My elderly great-aunt in West Tennessee made the best “drinking custard” I have ever tasted. Also known as “boiled custard,” it’s not very sweet or thick; it was a thin custard served in small glasses and drunk with great gusto at holiday parties, where a huge kettle of it would be kept warm on the front of the stove. I remember getting a glassful right before bed, when we children were already in our pajamas, and it was such an exciting special treat that our little hands practically trembled as we clutched the glasses. My great-aunt cooked and stirred her custard until it coated the back of a sterling silver spoon and ran off in a sheet, rather than running off in streams, and that’s still the best measure of its doneness that I’ve found. Taste while it’s cooking and add a little more sugar if it’s not sweet enough for you. Boiled custard can be served warm or cold; I like it both ways. When we were kids, our mom always let us stir a little extra vanilla into each serving.
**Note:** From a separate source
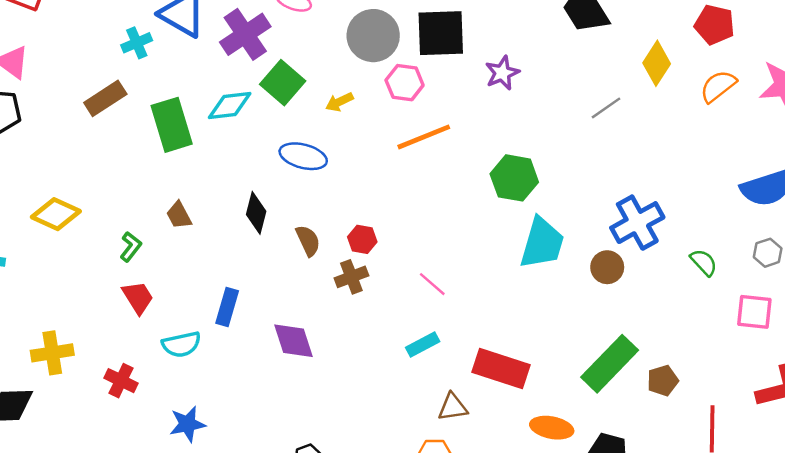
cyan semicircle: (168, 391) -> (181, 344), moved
- Yield: 8 Servings (1½ quarts)
- 1½ quarts (6 cups) whole milk
- 8 egg yolks
- ¾ cup sugar
- ½ teaspoon salt
- 1 tablespoon vanilla extract
- Put the milk in a large pot over medium heat and begin to heat it, stirring occasionally, until a few bubbles appear around the edges (don’t let it boil). Set a large saucepan of water to heat to a simmer.
- While the milk heats, whisk together the egg yolks, sugar, and salt in a large, heatproof bowl. Ladle a cupful of the hot milk into the bowl, whisking continuously, then slowly ladle in the rest, continuing to whisk. Set the bowl on top of the large saucepan of simmering water.
- Cook, stirring constantly, until the custard starts to thicken, 6 to 8 minutes. It should remain at a low simmer, with only a few bubbles rising. When the mixture starts to thicken (or when it coats the back of a metal spoon—it needn’t be silver!), remove the pot from the heat and stir in the vanilla. Serve the custard warm, at room temperature, or chilled.